I am a little angry about the current opioid epidemic or crisis. Why should I be angry about that? There are people in trouble and they need help, right? A week hasn’t gone by in the past six months or so that I have not seen at least one sympathetic feature about the opioid epidemic and its poor, needy “victims.” Somehow, opioid addicts rarely seem to get arrested or even detained. And their addiction is not the addicts’ faults. It is those over-prescribing doctors and Big Pharma who are to blame.
My anger stems from the fact that when there was a crack cocaine epidemic and crisis back in the 1980s and ‘90s, a war was declared on those who fell under crack’s sway. That crisis and its victims were met with an entirely different attitude than today’s opioid crisis and addicts. Users were arrested by the thousands. Little or no counseling or other kinds of assistance were offered. No sympathy for them! Crack cocaine addicts were portrayed, not as unfortunate victims, but as depraved, lawbreaking evildoers. Yet powder cocaine users were not portrayed in the same way, and if they were arrested and tried at all, their sentences were much lighter.

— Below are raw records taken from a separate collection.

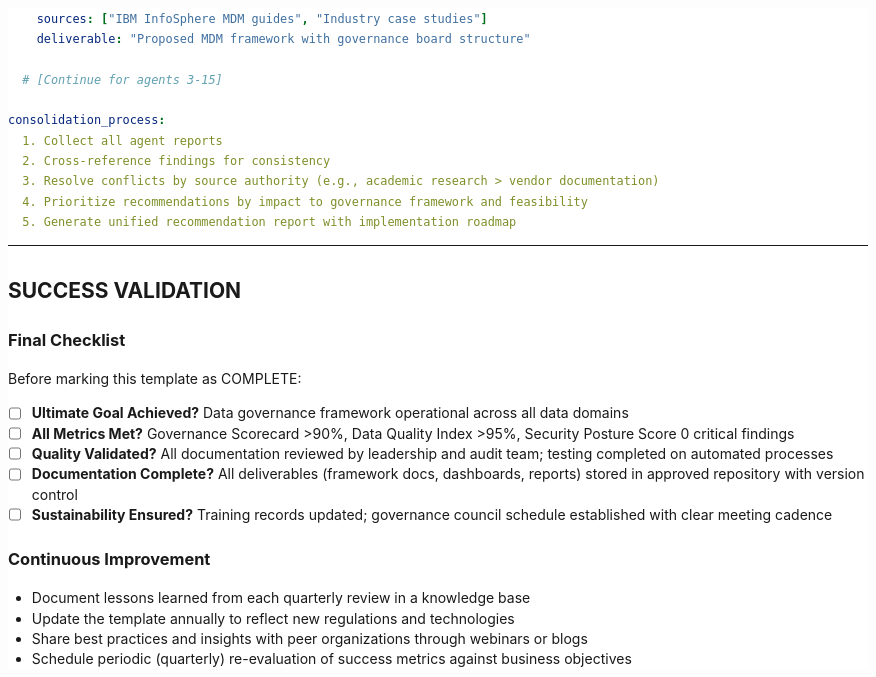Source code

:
 ```yaml
    sources: ["IBM InfoSphere MDM guides", "Industry case studies"]
    deliverable: "Proposed MDM framework with governance board structure"

  # [Continue for agents 3-15]

consolidation_process:
  1. Collect all agent reports
  2. Cross-reference findings for consistency
  3. Resolve conflicts by source authority (e.g., academic research > vendor documentation)
  4. Prioritize recommendations by impact to governance framework and feasibility
  5. Generate unified recommendation report with implementation roadmap
```

---

## SUCCESS VALIDATION

### Final Checklist

Before marking this template as COMPLETE:

- [ ] **Ultimate Goal Achieved?** Data governance framework operational across all data domains
- [ ] **All Metrics Met?** Governance Scorecard >90%, Data Quality Index >95%, Security Posture Score 0 critical findings
- [ ] **Quality Validated?** All documentation reviewed by leadership and audit team; testing completed on automated processes
- [ ] **Documentation Complete?** All deliverables (framework docs, dashboards, reports) stored in approved repository with version control
- [ ] **Sustainability Ensured?** Training records updated; governance council schedule established with clear meeting cadence

### Continuous Improvement
- Document lessons learned from each quarterly review in a knowledge base
- Update the template annually to reflect new regulations and technologies
- Share best practices and insights with peer organizations through webinars or blogs
- Schedule periodic (quarterly) re-evaluation of success metrics against business objectives

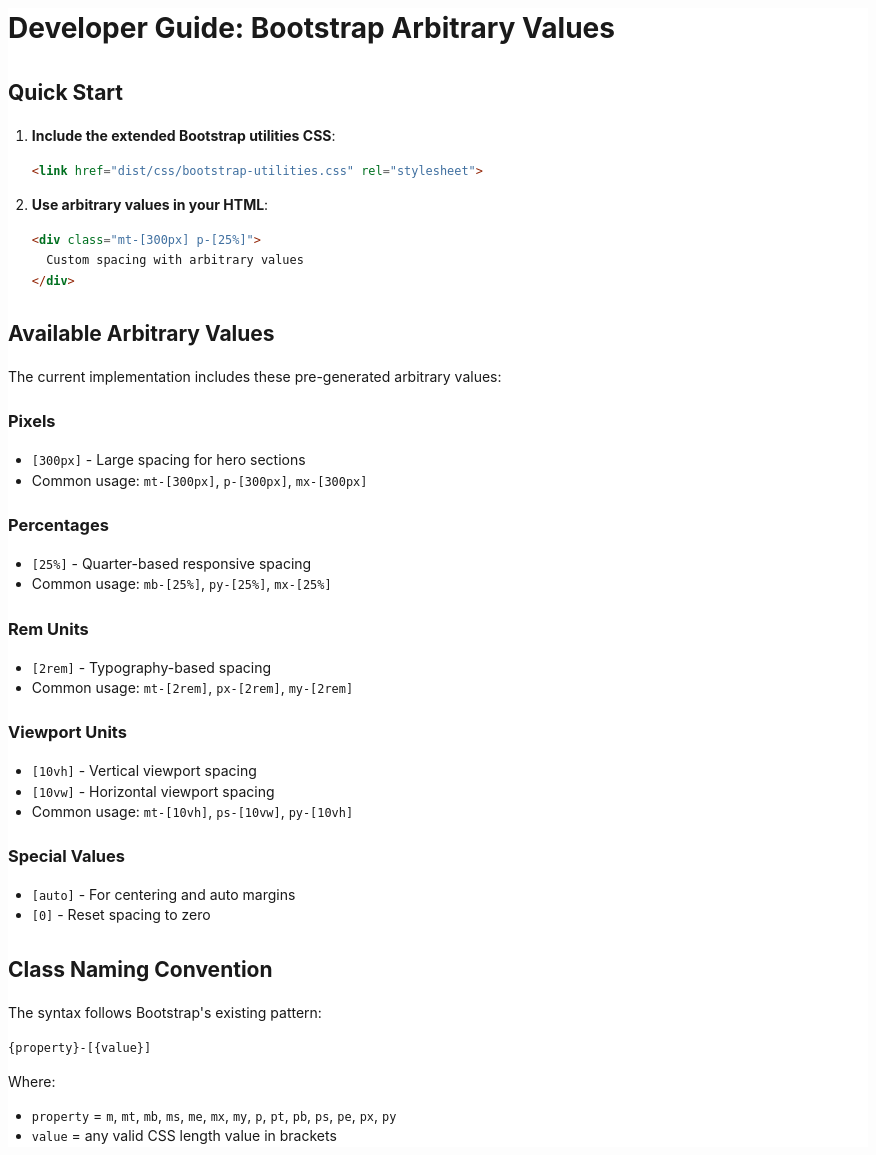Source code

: # Developer Guide: Bootstrap Arbitrary Values

## Quick Start

1. **Include the extended Bootstrap utilities CSS**:
   ```html
   <link href="dist/css/bootstrap-utilities.css" rel="stylesheet">
   ```

2. **Use arbitrary values in your HTML**:
   ```html
   <div class="mt-[300px] p-[25%]">
     Custom spacing with arbitrary values
   </div>
   ```

## Available Arbitrary Values

The current implementation includes these pre-generated arbitrary values:

### Pixels
- `[300px]` - Large spacing for hero sections
- Common usage: `mt-[300px]`, `p-[300px]`, `mx-[300px]`

### Percentages  
- `[25%]` - Quarter-based responsive spacing
- Common usage: `mb-[25%]`, `py-[25%]`, `mx-[25%]`

### Rem Units
- `[2rem]` - Typography-based spacing
- Common usage: `mt-[2rem]`, `px-[2rem]`, `my-[2rem]`

### Viewport Units
- `[10vh]` - Vertical viewport spacing
- `[10vw]` - Horizontal viewport spacing
- Common usage: `mt-[10vh]`, `ps-[10vw]`, `py-[10vh]`

### Special Values
- `[auto]` - For centering and auto margins
- `[0]` - Reset spacing to zero

## Class Naming Convention

The syntax follows Bootstrap's existing pattern:
```
{property}-[{value}]
```

Where:
- `property` = `m`, `mt`, `mb`, `ms`, `me`, `mx`, `my`, `p`, `pt`, `pb`, `ps`, `pe`, `px`, `py`
- `value` = any valid CSS length value in brackets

What is the difference between opioid, powder cocaine, and crack addicts? To my way of thinking, not much, except that the majority of opioid addicts today are, and the majority of powder cocaine users in the 1980s and ‘90s were white, while during that same period, crack was primarily used by African-Americans and it ravaged the inner-city communities in which they lived. However, it seems those communities and the people in them – addicts or not – were expendable.

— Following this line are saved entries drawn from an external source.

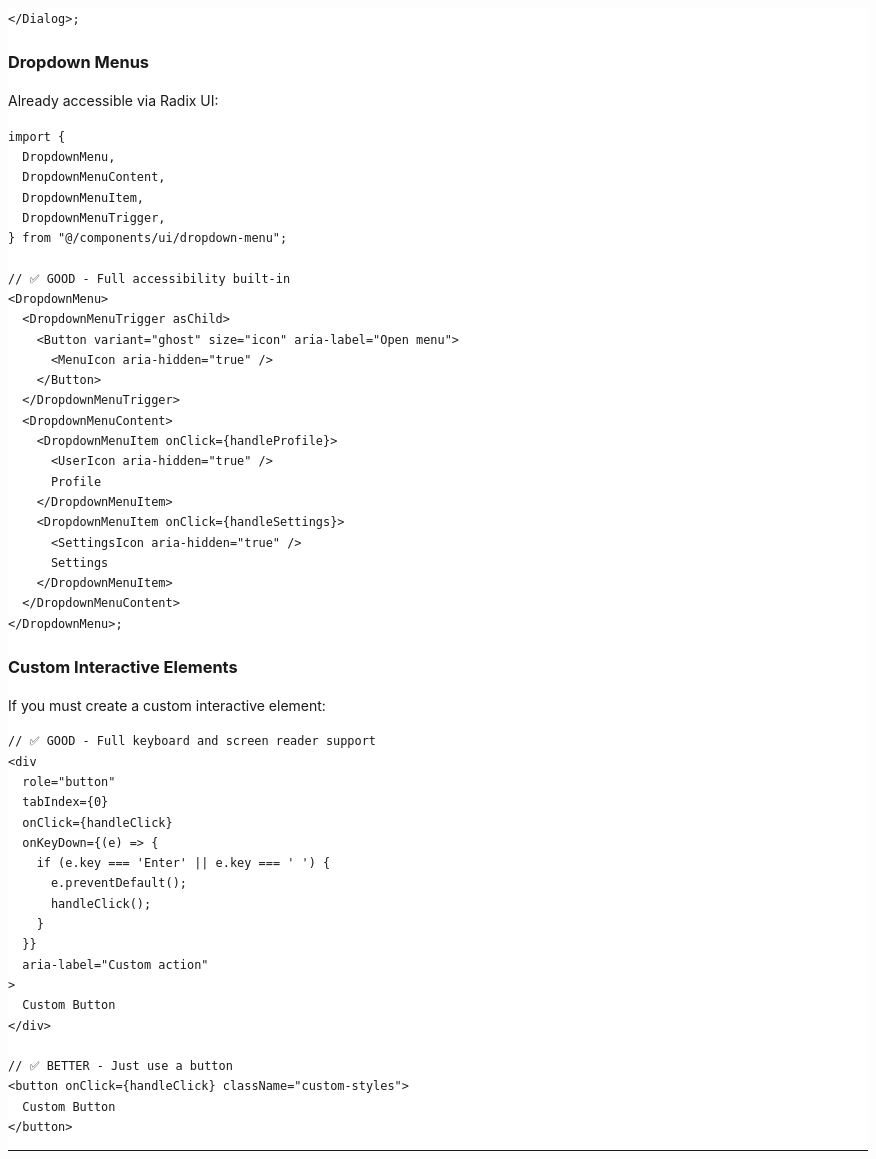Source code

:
 ```tsx
</Dialog>;
```

### Dropdown Menus

Already accessible via Radix UI:

```tsx
import {
  DropdownMenu,
  DropdownMenuContent,
  DropdownMenuItem,
  DropdownMenuTrigger,
} from "@/components/ui/dropdown-menu";

// ✅ GOOD - Full accessibility built-in
<DropdownMenu>
  <DropdownMenuTrigger asChild>
    <Button variant="ghost" size="icon" aria-label="Open menu">
      <MenuIcon aria-hidden="true" />
    </Button>
  </DropdownMenuTrigger>
  <DropdownMenuContent>
    <DropdownMenuItem onClick={handleProfile}>
      <UserIcon aria-hidden="true" />
      Profile
    </DropdownMenuItem>
    <DropdownMenuItem onClick={handleSettings}>
      <SettingsIcon aria-hidden="true" />
      Settings
    </DropdownMenuItem>
  </DropdownMenuContent>
</DropdownMenu>;
```

### Custom Interactive Elements

If you must create a custom interactive element:

```tsx
// ✅ GOOD - Full keyboard and screen reader support
<div
  role="button"
  tabIndex={0}
  onClick={handleClick}
  onKeyDown={(e) => {
    if (e.key === 'Enter' || e.key === ' ') {
      e.preventDefault();
      handleClick();
    }
  }}
  aria-label="Custom action"
>
  Custom Button
</div>

// ✅ BETTER - Just use a button
<button onClick={handleClick} className="custom-styles">
  Custom Button
</button>
```

---
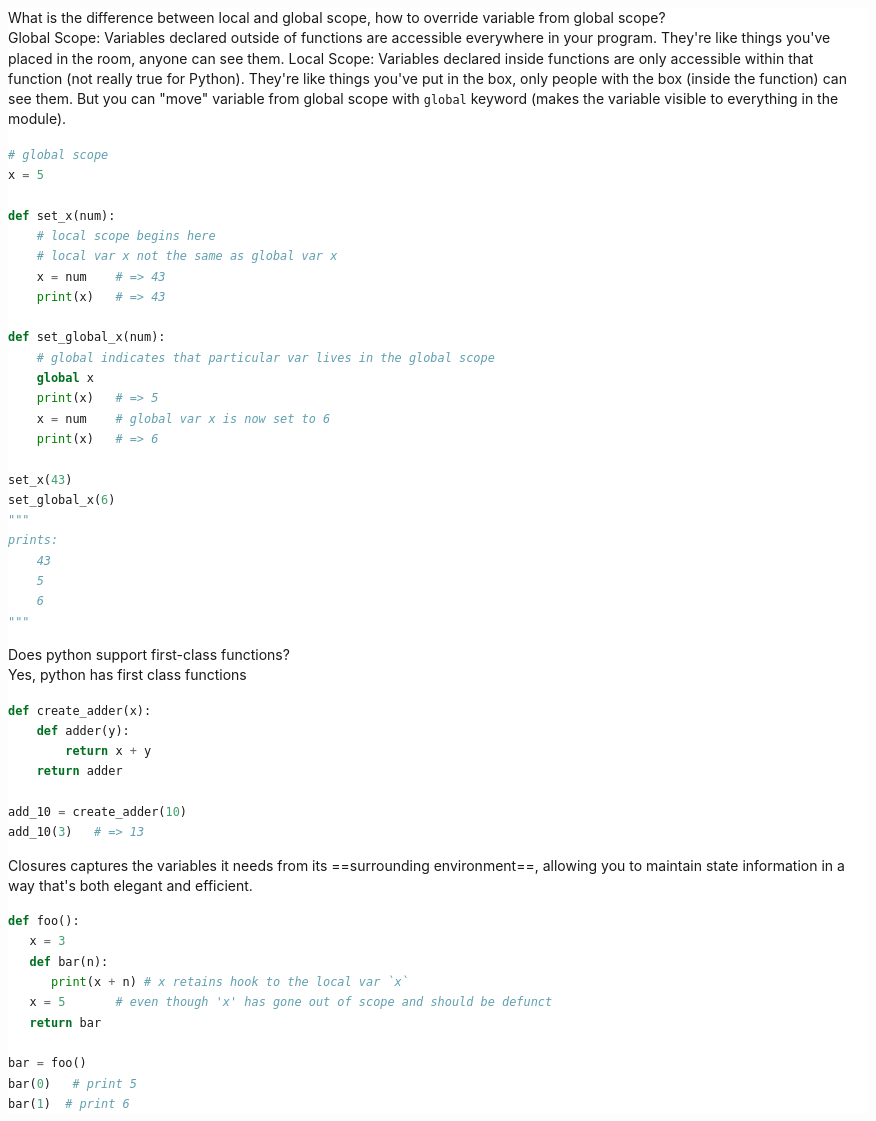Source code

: What is the difference between local and global scope, how to override variable
from global scope?
<br class="f">
Global Scope: Variables declared outside of functions are accessible everywhere
in your program. They're like things you've placed in the room, anyone can see
them.
Local Scope: Variables declared inside functions are only accessible within that
function (not really true for Python). They're like things you've put in the
box, only people with the box (inside the function) can see them.
But you can "move" variable from global scope with `global` keyword (makes the
variable visible to everything in the module).
```python
# global scope
x = 5

def set_x(num):
    # local scope begins here
    # local var x not the same as global var x
    x = num    # => 43
    print(x)   # => 43

def set_global_x(num):
    # global indicates that particular var lives in the global scope
    global x
    print(x)   # => 5
    x = num    # global var x is now set to 6
    print(x)   # => 6

set_x(43)
set_global_x(6)
"""
prints:
    43
    5
    6
"""
```

Does python support first-class functions?
<br class="f">
Yes, python has first class functions
```python
def create_adder(x):
    def adder(y):
        return x + y
    return adder

add_10 = create_adder(10)
add_10(3)   # => 13
```

Closures captures the variables it needs from its ==surrounding environment==,
allowing you to maintain state information in a way that's both elegant and
efficient.
```python
def foo():
   x = 3
   def bar(n):
      print(x + n) # x retains hook to the local var `x`
   x = 5       # even though 'x' has gone out of scope and should be defunct
   return bar

bar = foo()
bar(0)   # print 5
bar(1)  # print 6
```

For it wasn’t only the addicts who were hurt by crack cocaine. As today, the addicts’ families and friends, and the very neighborhoods in which they lived also suffered. Now that the majority of opioid addicts are white and white families and neighborhoods are being adversely affected, it’s a crisis and they – all of them – must be helped. The proof is that included in the president’s budget proposal today is a large chunk of money earmarked to alleviate opioid addiction.
I don’t really begrudge these opioid addicts the help they need. It’s just that it is unfair that addicts of color got NO help when they were in distress. I do not even know whether the crack epidemic is over yet. The “war on drugs” in African-American communities certainly doesn’t seem to be. It may just be that the news media lost interest in crack and the people addicted to it. I hope I don’t sound paranoid. It’s just how this opioid crisis looks through my eyes. . .
One Reply to “Opioids vs. Crack: Good vs. Bad Addicts?”
I have made the same observation about this opioid epidemic verses the crack epidemic. I heard on NPR that there were far less African American opioid addicts than white opioid addicts. Opioid addiction is not as big a problem in the black community. One reason may be that the African American population has less health insurance. Another may be that Doctors are careful about how much pain medication they prescribe to African Americans because they don’t trust them with drugs (bad addicts) so they don’t write refills on the OxyContin scripts. Ironic, huh?